In declining to follow the district court’s decision in the Coudert case, the district court in Thelen reasoned that a finding that hourly client matters are property of dissolved law firms is inconsistent with a client’s right to choose its attorneys, clashes directly with New York’s Rules of Professional Conduct prohibiting fee sharing and “would result in an unjust windfall for the Thelen estate, as compensating a former partner out of that fee would reduce the compensation of the attorneys performing the work.” Geron v. Robinson & Cole LLP (In re Thelen LLP), 476 B.R. 732, 740-41 (S.D.N.Y. 2012) (quotation and citation omitted).  The district court in Thelen also identified the “bizarre consequences” of the bankrupt firm having such property interests—including, potentially, the power of a debtor law firm to sell its hourly fee matters to the highest bidder under section 363 of the Bankruptcy Code and the inability of a client to transfer its case to a new firm without violating the automatic stay under section 362 of the Bankruptcy Code.  Id.

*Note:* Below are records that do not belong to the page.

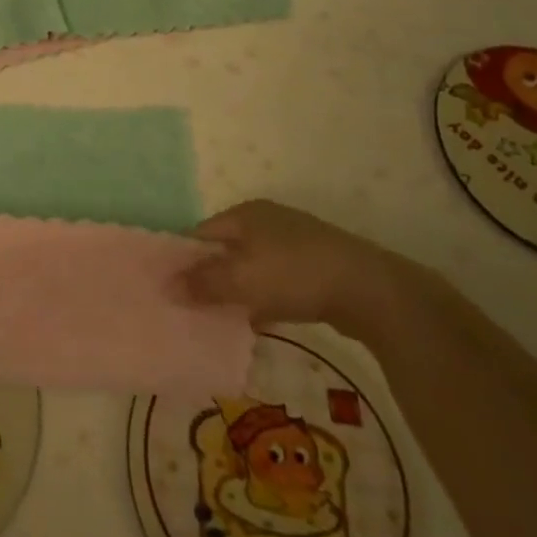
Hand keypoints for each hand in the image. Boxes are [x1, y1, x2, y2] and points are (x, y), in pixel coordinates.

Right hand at [177, 199, 405, 338]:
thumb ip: (203, 283)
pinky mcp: (315, 269)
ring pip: (251, 268)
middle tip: (192, 307)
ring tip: (220, 319)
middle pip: (226, 250)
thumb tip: (166, 287)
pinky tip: (258, 322)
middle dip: (209, 277)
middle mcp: (267, 221)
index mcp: (245, 214)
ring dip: (236, 291)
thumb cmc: (295, 274)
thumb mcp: (241, 279)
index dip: (183, 259)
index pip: (201, 233)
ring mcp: (294, 244)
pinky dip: (262, 299)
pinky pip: (275, 283)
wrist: (370, 290)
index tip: (170, 288)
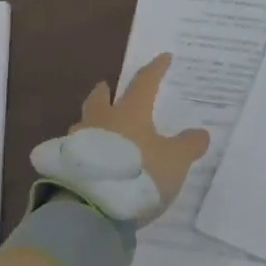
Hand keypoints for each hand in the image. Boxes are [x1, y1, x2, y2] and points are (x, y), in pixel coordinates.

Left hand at [30, 53, 209, 224]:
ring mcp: (78, 142)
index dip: (155, 70)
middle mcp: (102, 120)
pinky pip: (74, 150)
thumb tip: (201, 133)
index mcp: (130, 112)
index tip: (163, 58)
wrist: (90, 208)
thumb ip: (188, 146)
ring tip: (97, 127)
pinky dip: (82, 149)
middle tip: (107, 87)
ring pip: (83, 123)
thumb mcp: (174, 162)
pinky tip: (88, 160)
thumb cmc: (138, 175)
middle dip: (105, 91)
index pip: (144, 83)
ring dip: (90, 121)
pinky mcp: (64, 166)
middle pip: (100, 99)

Trustees of Bankrupt Law Firms, the American Bar Association and NY Law Firms Weigh In

The trustees and plan administrator for the bankrupt law firms of Dewey & LeBoeuf, Howrey and Heller Ehrman submitted an amici curiae brief arguing that bankrupt law firms have property rights in hourly matters, entitling bankruptcy trustees to recover unfinished business profits for the benefit of the bankrupt firm’s creditors.  They noted the significance of the ruling in Thelen:

Until Judge Pauley’s decision in the Thelen LLP bankruptcy, three federal judges had ruled that New York would apply the Unfinished Business Rule to a law firm’s hourly matters and every court in every major urban or financial center — from California to Washington D.C. to Illinois and Pennsylvania — had applied the Unfinished Business Rule to law firms, regardless of whether ongoing client matters were billed on a contingent or hourly basis. ... In the fall of 2012, Judge Pauley’s decision brought chaos where there was once order by finding that New York, the epicenter of the U.S. legal market, would not abide by the uniform application of the Unfinished Business Rule.

Also filing an amici curiae brief, a group of 12 prominent firms with offices in New York argued that the application of the unfinished business rule to hourly fee matters infringes on clients’ unfettered right to choose their counsel and “would impose a monetary penalty on firms agreeing to represent clients who, through no fault of their own, happened to be represented at one time by attorneys whose former law firm failed.”  The 12 firms have agreed to represent clients whose former firm has dissolved after hiring the dissolved firm’s former partners.

The American Bar Association also weighed in, “in support of neither party, but rather in support of the client’s right to choose its counsel.”  The ABA, with nearly 400,000 members including over 36,000 lawyers in New York, asserted “that the contention that an unfinished hourly rate client matter of a dissolved firm is property of the dissolved firm conflicts directly with the long-standing principle that the client has the right to control its relationship with its attorney, and to select and retain or change counsel at any time.”


The N.Y. Court of Appeals’ ruling in the Coudert and Thelen cases will likely have a significant impact on the ability of bankruptcy trustees in recent and future law firm bankruptcy cases to claw back unfinished business profits from law firms who absorbed partners from the bankrupt firms.

The issue of whether dissolved law firms have a property interest in client matters has reached only a handful of appellate-level courts.  Although the N.Y. Court of Appeals’ decision will only be binding precedent in New York, where Dewey & LeBoeuf was headquartered, it will likely be cited by the prevailing side as persuasive authority in other jurisdictions.  Moreover, the N.Y. Court of Appeals decision may be important to bankruptcy fraudulent transfer actions against N.Y. partners of dissolved firms regardless of whether the firms were headquartered in New York or other jurisdictions.